Chapter 13
thirteen
Kit
Gentry was curled in a ball on the floor, her knees to her chest and her face troubled. He crept around her, his feet silent and sure. She’d wisely put all of her items up in a backpack that was pressed against the wall and her back. But luckily for him, she’d shifted in her sleep.
His lips curved despite himself. Clever girl. But that only made things worse for himself as he knelt down at her head and slowly dislodged the backpack. Gentry stirred slightly but remained asleep.
His heart thundering in his chest, he retreated to the bathroom and cast a silencing charm.
It took some digging, but he found his cell first. Fully charged.
He fumbled with the gadget. All thoughts fled his head when he saw his home screen.
“Oh no,” he whispered. Visha. Visha had called him twelve times.
His heart raced when he saw the last call had come in at midnight the night before, and he immediately tapped on her picture to call her back.
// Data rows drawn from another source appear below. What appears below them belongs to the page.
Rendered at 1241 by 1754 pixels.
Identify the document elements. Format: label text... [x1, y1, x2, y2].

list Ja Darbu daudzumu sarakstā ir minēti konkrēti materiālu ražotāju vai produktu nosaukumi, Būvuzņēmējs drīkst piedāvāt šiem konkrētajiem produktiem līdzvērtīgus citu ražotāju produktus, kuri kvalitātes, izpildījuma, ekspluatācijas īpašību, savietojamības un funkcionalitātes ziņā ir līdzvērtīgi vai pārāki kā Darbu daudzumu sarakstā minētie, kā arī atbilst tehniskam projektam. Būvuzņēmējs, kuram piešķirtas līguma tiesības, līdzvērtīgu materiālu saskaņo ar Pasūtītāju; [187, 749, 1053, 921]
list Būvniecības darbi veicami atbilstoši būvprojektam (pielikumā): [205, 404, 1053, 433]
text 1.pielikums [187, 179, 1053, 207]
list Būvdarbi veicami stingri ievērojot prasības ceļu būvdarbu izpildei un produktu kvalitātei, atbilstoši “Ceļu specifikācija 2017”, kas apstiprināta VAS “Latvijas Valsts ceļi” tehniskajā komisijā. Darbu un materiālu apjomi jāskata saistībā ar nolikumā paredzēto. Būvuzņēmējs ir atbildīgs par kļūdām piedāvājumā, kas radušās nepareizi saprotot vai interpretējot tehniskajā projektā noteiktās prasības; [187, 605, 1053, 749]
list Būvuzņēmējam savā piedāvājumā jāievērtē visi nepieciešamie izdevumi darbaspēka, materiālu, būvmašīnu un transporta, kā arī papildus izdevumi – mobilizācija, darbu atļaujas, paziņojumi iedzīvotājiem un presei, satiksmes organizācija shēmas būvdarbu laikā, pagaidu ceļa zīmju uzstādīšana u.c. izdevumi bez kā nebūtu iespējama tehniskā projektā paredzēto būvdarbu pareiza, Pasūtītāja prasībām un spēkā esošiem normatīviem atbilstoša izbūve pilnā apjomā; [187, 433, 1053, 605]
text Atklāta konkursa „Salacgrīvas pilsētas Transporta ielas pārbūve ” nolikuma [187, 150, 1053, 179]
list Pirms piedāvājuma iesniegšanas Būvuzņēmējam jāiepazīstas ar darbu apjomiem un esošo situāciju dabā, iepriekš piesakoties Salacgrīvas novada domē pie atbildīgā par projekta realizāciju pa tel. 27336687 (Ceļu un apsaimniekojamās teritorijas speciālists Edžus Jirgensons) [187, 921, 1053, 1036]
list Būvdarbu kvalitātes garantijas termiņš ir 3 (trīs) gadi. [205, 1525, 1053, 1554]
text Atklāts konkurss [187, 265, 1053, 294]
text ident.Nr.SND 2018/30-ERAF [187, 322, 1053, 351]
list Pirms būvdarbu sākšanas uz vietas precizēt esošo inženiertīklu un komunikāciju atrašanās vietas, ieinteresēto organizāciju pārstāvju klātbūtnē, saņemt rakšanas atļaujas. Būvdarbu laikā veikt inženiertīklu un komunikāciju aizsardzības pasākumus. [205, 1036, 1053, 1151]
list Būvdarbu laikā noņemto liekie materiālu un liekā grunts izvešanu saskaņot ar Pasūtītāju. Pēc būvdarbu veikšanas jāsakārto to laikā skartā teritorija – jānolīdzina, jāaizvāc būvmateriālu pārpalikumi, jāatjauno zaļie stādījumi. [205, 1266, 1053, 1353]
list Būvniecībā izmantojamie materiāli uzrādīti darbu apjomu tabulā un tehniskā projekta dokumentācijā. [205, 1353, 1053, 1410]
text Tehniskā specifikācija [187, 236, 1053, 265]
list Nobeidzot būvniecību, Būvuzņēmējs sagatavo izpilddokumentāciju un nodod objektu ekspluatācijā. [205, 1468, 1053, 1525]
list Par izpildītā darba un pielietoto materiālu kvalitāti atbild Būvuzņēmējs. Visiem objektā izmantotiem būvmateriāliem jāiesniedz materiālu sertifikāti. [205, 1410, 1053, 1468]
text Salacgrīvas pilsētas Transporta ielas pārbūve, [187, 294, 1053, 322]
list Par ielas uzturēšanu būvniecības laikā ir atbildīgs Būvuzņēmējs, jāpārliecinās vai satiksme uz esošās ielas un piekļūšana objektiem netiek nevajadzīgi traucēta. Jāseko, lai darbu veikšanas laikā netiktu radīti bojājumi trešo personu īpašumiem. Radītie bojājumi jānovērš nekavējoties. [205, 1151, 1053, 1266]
And again. No answer.
He called Samar next, who answered on the first ring. “Is everyone safe?” He cut to the chase.
“If you mean that we’re being babysat by Weaver recruits, then yeah, we’re all fine and dandy over here,” his friend responded sarcastically, his voice thick with sleep.
“Where the hell are you and Visha? What’d you do to get baby Weavers raiding our supplies for snacks?
We are broke enough as it is without mean teenagers stealing our cookies. ”
Of course, she abandoned ship. It was typical Visha behavior. “Visha isn’t with me.”
”Well, she left at the same time you did. Days ago. Left me to mind the recruits and everything else. So considerate of her,” Samar said drily.
“Sam, Clea has her hair. She made a deal with the Weavers.”
The line went quiet for a few moments. “She manipulated you into doing something stupid, didn’t she.” It wasn’t a question.
Kit squeezed the phone in his hand and closed his eyes. “Yeah, she did. Only this time she gambled on the one thing I couldn’t do. Now I’m not sure how I’ll get us out of this.”
“Shit. That’s bad,” Samar bit out, and it was to his credit that he didn’t ask any further questions. “Well, let’s hope the Weavers don’t burn our camp to the ground in a few days. That fucking bitch.” He sounded pissed.
“I’ll figure something out,” Kit said, unsure of what else to say.
“Find Visha,” Samar said, “there is a way to deal with this. She can offer her own head to the Weavers. A debt paid with blood, Kit. We have kid apprentices. They don’t deserve to die because she’s more greedy than smart.”
“No”—the word tore itself from his throat—“there has to be another way.”
“You know I’m right, Kit.”
Kit hung up, not wanting the conversation to continue. He never would’ve thought that Samar would suggest such a thing. The other man had grown up with Visha, had considered Raja his father too. How could he ever suggest killing Raja’s daughter, the woman he once considered his sister?
Because Samar is a leader now. He has to think past his own feelings.
On an intellectual level, he understood it.
He’d seen the shift in his friend over the years, from follower to leader as Visha skirted her duties.
Perhaps if Kit had been around to meet the new recruits, invest in them, he’d feel the same.
Pushing back his feelings because time was limited, Kit dug through the rest of the backpack. He needed to get those Favors and leave, preferably before Gentry woke up. He didn’t want to linger any longer than necessary.
Triumph sang through his blood once he found the first pink-tinted paper smeared with red in a small envelope. Power emanating from the small slip made his fingers tingle.
He made quick work through the rest of the backpack, which was stuffed full of electronics and old, annotated notebooks that would make any librarian proud.
Dread and desperation took its hold as he realized the second Favor was nowhere to be found.
He flipped through the notebooks, checked the lining, dismantled phone cases.
Nothing.
It was only after an hour of searching that Kit realized there was one last place he’d yet to check. She had to be hiding the final Favor on her person. Frustration made him clench his teeth.
That girl was too clever for her own good.